"Not I! I never boast. My mother taught me that. Or when I do boast it is to put men off the scent. I boasted once to Samson sahib when be offered to have me sent to college, telling him I was in the same school as himself and would learn the quicker. He has wondered ever since then what I meant. "Krishna!" she laughed impiously. "I wonder what Samson sahib would not give to have me in his clutches at this minute! Have I told you that Gungadhura plots with the Northwest tribes, and that the English know it? No? Didn't I tell you? Samson sahib would give me almost anything I asked, if he knew that it was I who told his government of Gungadhura's plots; he would know then that with my knowledge to guide him he would be more than a match for Gungadhura, instead of a ball kicked this and that way between Gungadhura and the English! Sometimes I almost think he would consent to try to make me maharanee!"
"Why not give him the chance then?"
"For two reasons. The English too often desert their commissioners. My sure way is better than his blundering attempts! The other reason is an even better one, and you shall know it soon. I think—I do not know— I think, and I hope that the fat high priest of Jinendra is playing me false, and has gone to Samson sahib to make a bargain with him.
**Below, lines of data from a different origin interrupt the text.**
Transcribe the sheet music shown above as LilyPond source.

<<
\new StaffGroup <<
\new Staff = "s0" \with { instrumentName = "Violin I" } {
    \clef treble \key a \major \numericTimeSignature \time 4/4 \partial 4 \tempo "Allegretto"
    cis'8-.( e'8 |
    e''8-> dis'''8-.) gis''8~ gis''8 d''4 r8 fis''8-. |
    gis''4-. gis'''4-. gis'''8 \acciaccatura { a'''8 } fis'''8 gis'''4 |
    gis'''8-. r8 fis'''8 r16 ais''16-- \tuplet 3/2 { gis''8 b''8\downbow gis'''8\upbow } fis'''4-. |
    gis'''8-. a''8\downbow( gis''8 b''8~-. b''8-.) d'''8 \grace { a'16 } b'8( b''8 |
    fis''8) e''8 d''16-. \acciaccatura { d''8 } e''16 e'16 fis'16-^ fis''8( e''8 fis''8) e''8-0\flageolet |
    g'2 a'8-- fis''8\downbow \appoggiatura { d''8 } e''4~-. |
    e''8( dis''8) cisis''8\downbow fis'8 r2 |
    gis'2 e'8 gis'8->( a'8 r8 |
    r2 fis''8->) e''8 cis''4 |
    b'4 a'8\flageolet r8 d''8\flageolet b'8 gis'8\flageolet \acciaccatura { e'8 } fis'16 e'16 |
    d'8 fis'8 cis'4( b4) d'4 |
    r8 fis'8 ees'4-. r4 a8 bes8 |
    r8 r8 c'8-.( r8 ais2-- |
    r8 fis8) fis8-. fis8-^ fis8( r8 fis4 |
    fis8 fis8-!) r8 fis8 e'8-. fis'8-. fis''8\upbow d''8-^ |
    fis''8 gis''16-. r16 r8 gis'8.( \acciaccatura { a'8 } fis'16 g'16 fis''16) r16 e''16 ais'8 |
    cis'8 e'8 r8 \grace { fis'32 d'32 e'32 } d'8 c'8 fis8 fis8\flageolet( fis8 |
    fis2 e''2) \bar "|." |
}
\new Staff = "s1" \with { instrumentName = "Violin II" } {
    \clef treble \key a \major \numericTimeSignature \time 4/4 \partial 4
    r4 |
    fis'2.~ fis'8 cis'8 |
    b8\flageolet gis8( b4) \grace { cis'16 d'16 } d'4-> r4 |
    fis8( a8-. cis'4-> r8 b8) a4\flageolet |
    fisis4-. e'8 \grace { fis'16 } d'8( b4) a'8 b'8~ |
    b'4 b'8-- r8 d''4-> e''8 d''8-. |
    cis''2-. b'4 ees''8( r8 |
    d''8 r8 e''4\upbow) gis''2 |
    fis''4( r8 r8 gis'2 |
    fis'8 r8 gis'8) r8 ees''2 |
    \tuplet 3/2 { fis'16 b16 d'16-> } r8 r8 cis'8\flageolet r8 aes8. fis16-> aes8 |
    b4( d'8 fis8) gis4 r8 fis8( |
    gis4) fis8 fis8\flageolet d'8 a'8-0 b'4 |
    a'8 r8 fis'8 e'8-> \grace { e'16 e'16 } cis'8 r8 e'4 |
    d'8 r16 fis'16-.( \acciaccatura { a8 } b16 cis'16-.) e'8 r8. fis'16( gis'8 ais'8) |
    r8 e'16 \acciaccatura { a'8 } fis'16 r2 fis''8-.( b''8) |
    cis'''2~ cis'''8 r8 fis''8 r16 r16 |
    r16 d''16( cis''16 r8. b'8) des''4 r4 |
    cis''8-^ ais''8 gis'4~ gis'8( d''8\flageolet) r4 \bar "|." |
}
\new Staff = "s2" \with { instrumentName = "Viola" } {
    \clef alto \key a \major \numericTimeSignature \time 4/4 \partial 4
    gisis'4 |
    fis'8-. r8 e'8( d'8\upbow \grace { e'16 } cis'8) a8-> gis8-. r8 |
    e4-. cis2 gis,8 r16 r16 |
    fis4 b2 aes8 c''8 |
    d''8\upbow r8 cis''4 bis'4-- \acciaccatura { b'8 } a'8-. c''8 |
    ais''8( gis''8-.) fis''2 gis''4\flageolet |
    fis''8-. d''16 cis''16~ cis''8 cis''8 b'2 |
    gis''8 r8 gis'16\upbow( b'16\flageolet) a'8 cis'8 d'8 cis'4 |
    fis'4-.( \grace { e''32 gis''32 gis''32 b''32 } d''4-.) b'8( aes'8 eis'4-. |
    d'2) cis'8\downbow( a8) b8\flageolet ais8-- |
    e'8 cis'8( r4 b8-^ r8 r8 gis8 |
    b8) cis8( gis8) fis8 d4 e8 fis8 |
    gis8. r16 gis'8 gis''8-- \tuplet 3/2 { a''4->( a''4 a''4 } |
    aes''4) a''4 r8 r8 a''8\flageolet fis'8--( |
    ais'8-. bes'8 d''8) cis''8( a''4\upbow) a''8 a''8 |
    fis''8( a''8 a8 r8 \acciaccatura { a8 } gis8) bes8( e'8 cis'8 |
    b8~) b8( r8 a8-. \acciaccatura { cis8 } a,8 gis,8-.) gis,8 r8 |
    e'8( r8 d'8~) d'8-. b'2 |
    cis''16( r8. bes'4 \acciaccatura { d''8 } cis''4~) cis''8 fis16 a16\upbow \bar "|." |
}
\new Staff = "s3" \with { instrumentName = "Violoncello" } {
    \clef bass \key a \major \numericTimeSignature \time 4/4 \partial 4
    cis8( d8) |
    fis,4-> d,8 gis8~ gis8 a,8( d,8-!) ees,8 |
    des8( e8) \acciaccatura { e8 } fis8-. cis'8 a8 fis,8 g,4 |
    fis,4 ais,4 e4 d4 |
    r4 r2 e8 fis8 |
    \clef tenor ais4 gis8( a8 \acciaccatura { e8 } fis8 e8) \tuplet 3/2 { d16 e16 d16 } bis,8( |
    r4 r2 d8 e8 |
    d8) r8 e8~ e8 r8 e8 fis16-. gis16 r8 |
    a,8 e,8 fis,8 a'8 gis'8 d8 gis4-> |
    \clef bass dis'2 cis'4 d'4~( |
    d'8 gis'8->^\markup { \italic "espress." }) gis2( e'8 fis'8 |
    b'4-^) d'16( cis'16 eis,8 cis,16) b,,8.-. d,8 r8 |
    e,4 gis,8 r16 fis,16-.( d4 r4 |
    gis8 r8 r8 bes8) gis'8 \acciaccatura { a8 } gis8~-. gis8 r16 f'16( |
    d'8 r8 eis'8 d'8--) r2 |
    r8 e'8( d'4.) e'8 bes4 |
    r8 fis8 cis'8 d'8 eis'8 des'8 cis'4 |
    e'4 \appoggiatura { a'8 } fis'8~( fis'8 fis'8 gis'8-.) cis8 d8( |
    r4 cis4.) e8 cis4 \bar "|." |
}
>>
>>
Samson sahib will consent to no bargains with that fat fool, if I am any judge of hucksters; but he will have his ears on end and his eyes sore with over- watchfulness from now forward! Oh, I hope Jinendra's priest has gone to him! I tried to stir treachery in his mind by brow-beating him about the bargain that be tried to force from me!"
"But what are you and the priest and Samson all bargaining about?" demanded Tess.
"The treasure of Sialpore! But I make no bargains! I, who know where the treasure is! Why should I offer to share what is mine? I will have a marriage contract drawn, and you shall be a witness. That treasure is my dowry. Listen! Bubru Singh my father died without a son—the first of all that long line who left no son to follow him. The custom was that he should tell his son, and none else, the secret of the treasure. He hated Gungadhura; and, not knowing which the English would choose for his successor, Gungadhura or another man, he told no one, making only hints to my mother on his death-bed and saying that if I, his daughter, ever developed brains enough to learn the secret of the treasure, then I might also have wit enough to win the throne and all would be well."
"And you discovered it? How did you discover it?"
"Not I."
"Who then?"
"Your husband did!"
"My husband? Dick Blaine? But that can't be true; he never told me; he tells me everything."